The government has just taken the first step to draw up an inventory of the works built under the Franco regime using forced labor, who were the victims and which companies or entities benefited from it. These are the objectives with which the Public University of Navarra (UPNA) will work after the grant of 600,000 euros approved this Tuesday by the last Council of Ministers of the year. The objective is to respect one of the provisions of the Democratic Memory Law still pending and which provides for the creation of this list.
The intention of the study is to have a “rigorous” database which, where appropriate, ends up contributing to “the recognition and moral reparation of victims” and “serves as a support for future public policies”, affirms the Ministry of Territorial Policy and Democratic Memory. The law provides for the promotion of “actions” to recognize and compensate victims, also by companies that “prove” to have used this type of work for their benefit, but does not give further details.
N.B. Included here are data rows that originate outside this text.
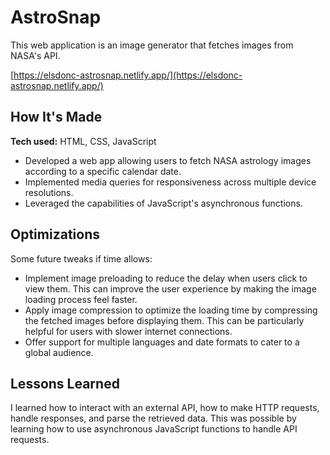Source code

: # AstroSnap
This web application is an image generator that fetches images from NASA's API.

[https://elsdonc-astrosnap.netlify.app/](https://elsdonc-astrosnap.netlify.app/)

## How It's Made

**Tech used:** HTML, CSS, JavaScript

- Developed a web app allowing users to fetch NASA astrology images according to a specific calendar date.
- Implemented media queries for responsiveness across multiple device resolutions.
- Leveraged the capabilities of JavaScript's asynchronous functions.

## Optimizations

Some future tweaks if time allows:
- Implement image preloading  to reduce the delay when users click to view them. This can improve the user experience by making the image loading process feel faster.
- Apply image compression to optimize the loading time by compressing the fetched images before displaying them. This can be particularly helpful for users with slower internet connections.
- Offer support for multiple languages and date formats to cater to a global audience.

## Lessons Learned

I learned how to interact with an external API, how to make HTTP requests, handle responses, and parse the retrieved data. This was possible by learning how to use asynchronous JavaScript functions to handle API requests.
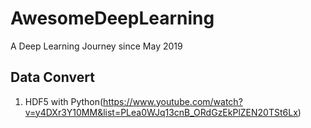 # AwesomeDeepLearning
A Deep Learning Journey since May 2019

## Data Convert
1. HDF5 with Python(https://www.youtube.com/watch?v=y4DXr3Y10MM&list=PLea0WJq13cnB_ORdGzEkPlZEN20TSt6Lx)
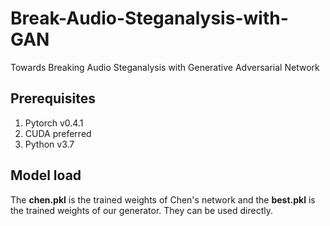 # Break-Audio-Steganalysis-with-GAN
Towards Breaking Audio Steganalysis with Generative Adversarial Network
## Prerequisites
1. Pytorch v0.4.1
2. CUDA preferred
3. Python v3.7
## Model load
The **chen.pkl** is the trained weights of Chen's network and the **best.pkl** is the trained weights of our generator. They can be used directly.
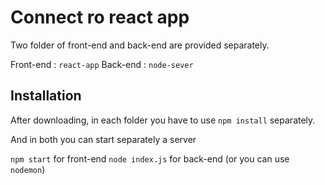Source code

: # Connect ro react app


Two folder of front-end and back-end are provided separately.

Front-end : `react-app`
Back-end : `node-sever`

## Installation 
After downloading, in each folder you have to use `npm install` separately.

And in both you can start separately a server

`npm start` for front-end
`node index.js` for back-end (or you can use `nodemon`)
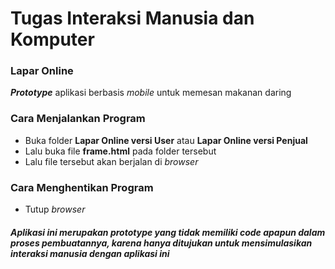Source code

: # Tugas Interaksi Manusia dan Komputer
### Lapar Online

__*Prototype*__ aplikasi berbasis *mobile* untuk memesan makanan daring

### Cara Menjalankan Program
- Buka folder **Lapar Online versi User** atau **Lapar Online versi Penjual**
- Lalu buka file __frame.html__ pada folder tersebut
- Lalu file tersebut akan berjalan di _browser_

### Cara Menghentikan Program
- Tutup _browser_

##### Aplikasi ini merupakan _prototype_ yang tidak memiliki _code_ apapun dalam proses pembuatannya, karena hanya ditujukan untuk mensimulasikan interaksi manusia dengan aplikasi ini
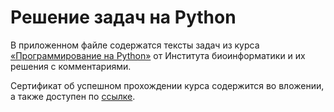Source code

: # Решение задач на Python

В приложенном файле содержатся тексты задач из курса [«Программирование на Python»](https://stepik.org/course/67/info) от Института биоинформатики и их решения c комментариями.

Сертификат об успешном прохождении курса содержится во вложении, а также доступен по [ссылке](https://stepik.org/cert/2134362).
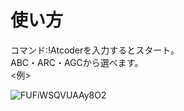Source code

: 
# 使い方
コマンド:!Atcoderを入力するとスタート。<br>
ABC・ARC・AGCから選べます。<br>
<例><br>

![FUFiWSQVUAAy8O2](https://user-images.githubusercontent.com/88176012/171182512-65277b09-5baf-4aad-9247-7f8a4be9acf9.png)

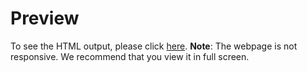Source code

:# Preview
To see the HTML output, please click <a href="https://ashwin-agarwal.github.io/data-viz-assignment/index.html" target="_blank">here</a>.
**Note**: The webpage is not responsive. We recommend that you view it in full screen.
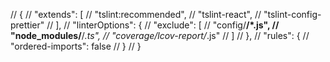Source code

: 
<!-- lint实在是太烦了，先关了哈 -->
// {
//   "extends": [
//     "tslint:recommended",
//     "tslint-react",
//     "tslint-config-prettier"
//   ],
//   "linterOptions": {
//     "exclude": [
//       "config/**/*.js",
//       "node_modules/**/*.ts",
//       "coverage/lcov-report/*.js"
//     ]
//   },
//   "rules": {
//     "ordered-imports": false
//   }
// }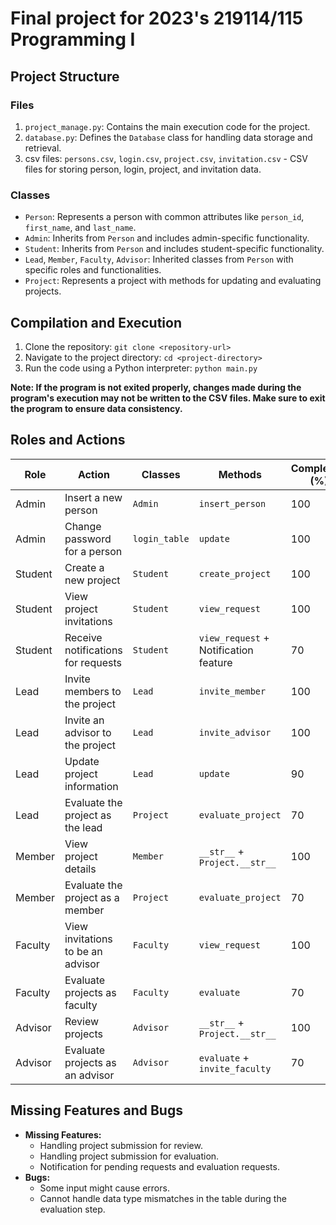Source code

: # Final project for 2023's 219114/115 Programming I

## Project Structure

### Files

1. `project_manage.py`: Contains the main execution code for the project.
2. `database.py`: Defines the `Database` class for handling data storage and retrieval.
3. csv files: `persons.csv`, `login.csv`, `project.csv`, `invitation.csv` - CSV files for storing person, login, project, and invitation data.

### Classes

- `Person`: Represents a person with common attributes like `person_id`, `first_name`, and `last_name`.
- `Admin`: Inherits from `Person` and includes admin-specific functionality.
- `Student`: Inherits from `Person` and includes student-specific functionality.
- `Lead`, `Member`, `Faculty`, `Advisor`: Inherited classes from `Person` with specific roles and functionalities.
- `Project`: Represents a project with methods for updating and evaluating projects.

## Compilation and Execution

1. Clone the repository: `git clone <repository-url>`
2. Navigate to the project directory: `cd <project-directory>`
3. Run the code using a Python interpreter: `python main.py`

**Note: If the program is not exited properly, changes made during the program's execution may not be written to the CSV files. Make sure to exit the program to ensure data consistency.**

## Roles and Actions

| Role     | Action                                | Classes             | Methods                              | Completion (%) |
|----------|---------------------------------------|---------------------|--------------------------------------|-----------------|
| Admin    | Insert a new person                   | `Admin`             | `insert_person`                      | 100             |
| Admin    | Change password for a person          | `login_table`       | `update`                             | 100             |
| Student  | Create a new project                  | `Student`           | `create_project`                     | 100             |
| Student  | View project invitations              | `Student`           | `view_request`                       | 100             |
| Student  | Receive notifications for requests   | `Student`           | `view_request` + Notification feature| 70              |
| Lead     | Invite members to the project         | `Lead`              | `invite_member`                      | 100             |
| Lead     | Invite an advisor to the project      | `Lead`              | `invite_advisor`                     | 100             |
| Lead     | Update project information            | `Lead`              | `update`                             | 90             |
| Lead     | Evaluate the project as the lead       | `Project`           | `evaluate_project`                   | 70             |
| Member   | View project details                  | `Member`            | `__str__` + `Project.__str__`        | 100             |
| Member   | Evaluate the project as a member      | `Project`           | `evaluate_project`                   | 70             |
| Faculty  | View invitations to be an advisor     | `Faculty`           | `view_request`                      | 100             |
| Faculty  | Evaluate projects as faculty          | `Faculty`           | `evaluate`                           | 70             |
| Advisor  | Review projects                       | `Advisor`           | `__str__` + `Project.__str__`        | 100             |
| Advisor  | Evaluate projects as an advisor       | `Advisor`           | `evaluate` + `invite_faculty`        | 70             |


## Missing Features and Bugs

- **Missing Features:**
  - Handling project submission for review.
  - Handling project submission for evaluation.
  - Notification for pending requests and evaluation requests.
- **Bugs:**
  - Some input might cause errors.
  - Cannot handle data type mismatches in the table during the evaluation step.
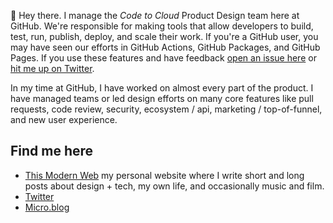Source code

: 👋 Hey there. I manage the _Code to Cloud_ Product Design team here at GitHub. We're responsible for making tools that allow developers to build, test, run, publish, deploy, and scale their work. If you're a GitHub user, you may have seen our efforts in GitHub Actions, GitHub Packages, and GitHub Pages. If you use these features and have feedback [open an issue here](https://github.com/pmarsceill/pmarsceill/issues/new) or [hit me up on Twitter](https://twitter.com/pmarsceill).

In my time at GitHub, I have worked on almost every part of the product. I have managed teams or led design efforts on many core features like pull requests, code review, security, ecosystem / api, marketing / top-of-funnel, and new user experience.

## Find me here

- [This Modern Web](https://thismodernweb.com) my personal website where I write short and long posts about design + tech, my own life, and occasionally music and film.
- [Twitter](https://twitter.com/pmarsceill)
- [Micro.blog](https://micro.blog/pmarsceill)
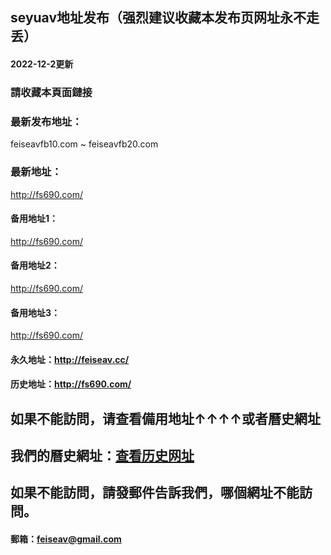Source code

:## seyuav地址发布（强烈建议收藏本发布页网址永不走丢）
#### 2022-12-2更新
### 請收藏本頁面鏈接
### 最新发布地址：
feiseavfb10.com ~ feiseavfb20.com
### 最新地址：
http://fs690.com/
#### 备用地址1：
http://fs690.com/
#### 备用地址2：
http://fs690.com/
#### 备用地址3：
http://fs690.com/
#### 永久地址：http://feiseav.cc/
#### 历史地址：http://fs690.com/
## 如果不能訪問，请查看備用地址↑↑↑↑或者曆史網址
## 我們的曆史網址：[查看历史网址](https://github.com/feiseav/feiseav.site/wiki/%E8%89%B2%E6%AC%B2av%E4%BD%BF%E7%94%A8%E8%BF%87%E7%9A%84%E7%BD%91%E5%9D%80)
## 如果不能訪問，請發郵件告訴我們，哪個網址不能訪問。
#### 郵箱：feiseav@gmail.com
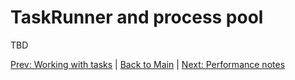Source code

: # TaskRunner and process pool

TBD

[Prev: Working with tasks](https://github.com/zelbov/schedward/blob/main/doc/Schedule.md) | [Back to Main](https://github.com/zelbov/schedward/blob/main/doc/README.md) | [Next: Performance notes](https://github.com/zelbov.schedward/blob/main/doc/Notes.md)
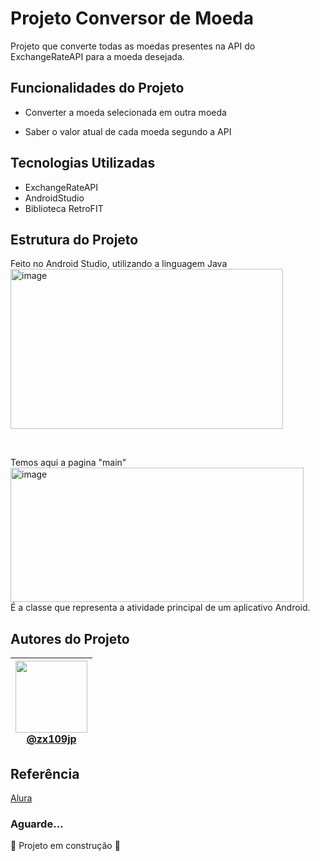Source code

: 

# Projeto Conversor de Moeda

Projeto que converte todas as moedas presentes na API do ExchangeRateAPI para a moeda desejada. <br>


## Funcionalidades do Projeto

- Converter a moeda selecionada em outra moeda

- Saber o valor atual de cada moeda segundo a API

## Tecnologias Utilizadas
- ExchangeRateAPI
- AndroidStudio
- Biblioteca RetroFIT

## Estrutura do Projeto 
Feito no Android Studio, utilizando a linguagem Java <br>
<img width="436" height="256" alt="image" src="https://github.com/user-attachments/assets/e85ae518-82b1-4d92-a155-f948ed32d920" />

<br>

Temos aqui a pagina "main" <br>
<img width="469" height="215" alt="image" src="https://github.com/user-attachments/assets/e081a0d8-c084-421a-b134-c6f7aa7ec648" />
<br>  É a classe que representa a atividade principal de um aplicativo Android.






## Autores do Projeto

|<img loading="lazy" src="https://avatars.githubusercontent.com/u/138886648?v=4" width=115><br> [@zx109jp](https://www.github.com/zx109jp)|
| :---: |

## Referência
<a href="https://www.alura.com.br/artigos/escrever-bom-readme?srsltid=AfmBOorDoV2UtH2CAjuc_rS97nFEgoIHuhnHwNb2AxPki1i-pthuUcK1"> Alura </a>




### Aguarde...
 :construction: Projeto em construção :construction:
 


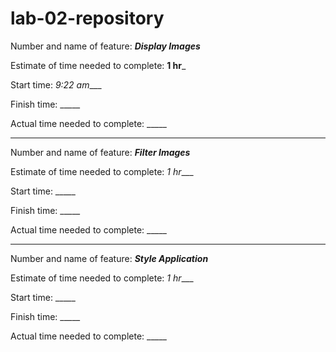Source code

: # lab-02-repository

Number and name of feature: ___Display Images___

Estimate of time needed to complete: __1 hr___

Start time: _9:22 am____

Finish time: _____

Actual time needed to complete: _____

----

Number and name of feature: ___Filter Images___

Estimate of time needed to complete: _1 hr____

Start time: _____

Finish time: _____

Actual time needed to complete: _____

-----

Number and name of feature: ___Style Application___

Estimate of time needed to complete: _1 hr____

Start time: _____

Finish time: _____

Actual time needed to complete: _____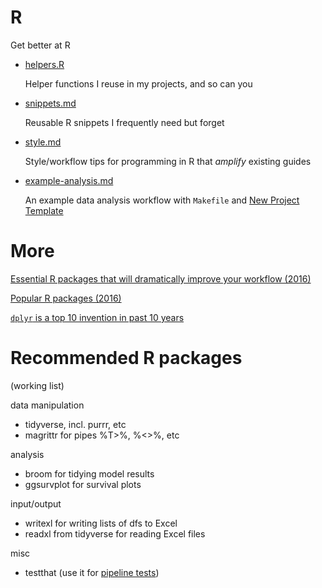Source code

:# R

Get better at R

  * [helpers.R](helpers.R)
	
	Helper functions I reuse in my projects, and so can you

  * [snippets.md](snippets.md)
	
	Reusable R snippets I frequently need but forget

  * [style.md](style.md)
    
    Style/workflow tips for programming in R that *amplify* existing guides

  * [example-analysis.md](example-analysis.md)
  
    An example data analysis workflow with `Makefile` and
    [New Project Template](https://github.com/pavopax/new-project-template)

# More

[Essential R packages that will dramatically improve your
workflow (2016)](http://pavopax.github.io/2016/06/a-new-R-workflow-with-dplyr/)

[Popular R packages (2016)](http://pavopax.github.io/2016/09/r-packages/)

[`dplyr` is a top 10 invention in past 10
years](http://pavopax.github.io/2017/02/dplyr-top-10-invention/)

# Recommended R packages

(working list)

data manipulation

  * tidyverse, incl. purrr, etc
  * magrittr for pipes %T>%, %<>%, etc
  
analysis

  * broom for tidying model results
  * ggsurvplot for survival plots

input/output

  * writexl for writing lists of dfs to Excel
  * readxl from tidyverse for reading Excel files
  
misc

  * testthat (use it for [pipeline
    tests](https://github.com/great-expectations/great_expectations))


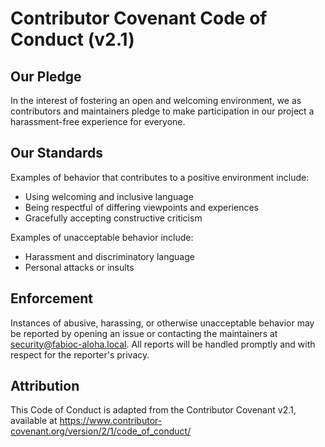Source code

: # Contributor Covenant Code of Conduct (v2.1)

## Our Pledge
In the interest of fostering an open and welcoming environment, we as contributors and maintainers pledge to make participation in our project a harassment-free experience for everyone.

## Our Standards
Examples of behavior that contributes to a positive environment include:
- Using welcoming and inclusive language
- Being respectful of differing viewpoints and experiences
- Gracefully accepting constructive criticism

Examples of unacceptable behavior include:
- Harassment and discriminatory language
- Personal attacks or insults

## Enforcement
Instances of abusive, harassing, or otherwise unacceptable behavior may be reported by opening an issue or contacting the maintainers at security@fabioc-aloha.local. All reports will be handled promptly and with respect for the reporter's privacy.

## Attribution
This Code of Conduct is adapted from the Contributor Covenant v2.1, available at https://www.contributor-covenant.org/version/2/1/code_of_conduct/
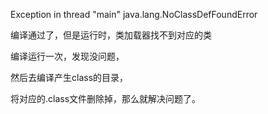Exception in thread "main" java.lang.NoClassDefFoundError

编译通过了，但是运行时，类加载器找不到对应的类

编译运行一次，发现没问题，

然后去编译产生class的目录，

将对应的.class文件删除掉，那么就解决问题了。
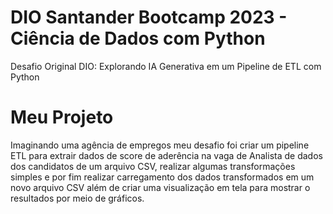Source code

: # DIO Santander Bootcamp 2023 - Ciência de Dados com Python

Desafio Original DIO: Explorando IA Generativa em um Pipeline de ETL com Python

# Meu Projeto
Imaginando uma agência de empregos meu desafio foi criar um pipeline ETL para extrair dados de score de aderência na vaga de Analista de dados dos candidatos de um arquivo CSV, realizar algumas transformações simples e por fim realizar carregamento dos dados transformados em um novo arquivo CSV além de criar uma visualização em tela para mostrar o resultados por meio de gráficos.

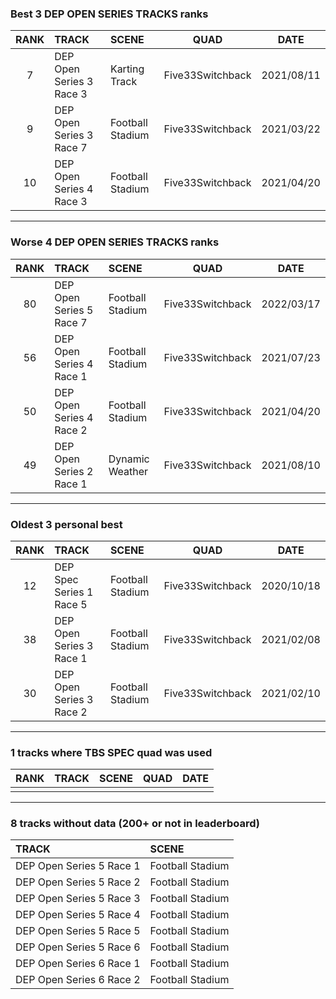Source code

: ### Best 3 DEP OPEN SERIES TRACKS ranks
|RANK|TRACK|SCENE|QUAD|DATE|
|:---:|:---|:---|:---:|:---:|
|7|DEP Open Series 3 Race 3|Karting Track|Five33Switchback|2021/08/11|
|9|DEP Open Series 3 Race 7|Football Stadium|Five33Switchback|2021/03/22|
|10|DEP Open Series 4 Race 3|Football Stadium|Five33Switchback|2021/04/20|
---
### Worse 4 DEP OPEN SERIES TRACKS ranks
|RANK|TRACK|SCENE|QUAD|DATE|
|:---:|:---|:---|:---:|:---:|
|80|DEP Open Series 5 Race 7|Football Stadium|Five33Switchback|2022/03/17|
|56|DEP Open Series 4 Race 1|Football Stadium|Five33Switchback|2021/07/23|
|50|DEP Open Series 4 Race 2|Football Stadium|Five33Switchback|2021/04/20|
|49|DEP Open Series 2 Race 1|Dynamic Weather|Five33Switchback|2021/08/10|
---
### Oldest 3 personal best
|RANK|TRACK|SCENE|QUAD|DATE|
|:---:|:---|:---|:---:|:---:|
|12|DEP Spec Series 1 Race 5|Football Stadium|Five33Switchback|2020/10/18|
|38|DEP Open Series 3 Race 1|Football Stadium|Five33Switchback|2021/02/08|
|30|DEP Open Series 3 Race 2|Football Stadium|Five33Switchback|2021/02/10|
---
### 1 tracks where TBS SPEC quad was used
|RANK|TRACK|SCENE|QUAD|DATE|
|:---:|:---|:---|:---:|:---:|
||||||
---
### 8 tracks without data (200+ or not in leaderboard)
|TRACK|SCENE|
|:---|:---|
|DEP Open Series 5 Race 1|Football Stadium|
|DEP Open Series 5 Race 2|Football Stadium|
|DEP Open Series 5 Race 3|Football Stadium|
|DEP Open Series 5 Race 4|Football Stadium|
|DEP Open Series 5 Race 5|Football Stadium|
|DEP Open Series 5 Race 6|Football Stadium|
|DEP Open Series 6 Race 1|Football Stadium|
|DEP Open Series 6 Race 2|Football Stadium|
The inventory that the Navarrese university will make within a maximum period of three years will have to “contextualize and historically document” how this mechanism used by the dictatorship as a form of repression of the “red enemy” worked. In practice, the Franco regime implemented two major systems: one was the system of redemption of sentences through work, to which prisoners were subjected. The other was carried out by prisoners of concentration camps, most of them republican prisoners of war captured directly on the fronts during the conquests of territories by the rebels.
The types of work were very varied and closely linked to the needs of the moment. Some were carried out in the fields themselves or in supervised factories or workshops, others in large open construction sites. They worked in factories, paved towns and villages, built railways, dams, bridges, swamps or roads, they also carried out agricultural, mining or forestry work. The Cuelgamuros Valley itself, built in honor of the dictator and his victory in the civil war, was built using forced labor.
Public administrations benefited from all this, but so did companies that demanded workers working in extreme and exploitative conditions, as several historians have documented. But, at the moment and until the inventory is published, there is no official census indicating which companies were involved and how many victims there were. UPNA researcher Juan Carlos García Funes documented that in January 1940, 92,000 prisoners of war were part of the workers’ battalions and that 18,700 prisoners sentenced to Franco’s prisons were serving their sentences in penitentiary detachments.
The Ministry of Territorial Policy and Democratic Memory justifies the direct attribution to the university “for reasons of specialization, technical adequacy, efficiency and guarantee of results” and explains that in addition to the census of works, victims and companies, the organization will have to prepare a “scientific monograph” which details the organization and operation of these sanction systems. The study must also include an analysis of the characteristics of the people subjected, the conditions, the duration of work and the causes of their conviction.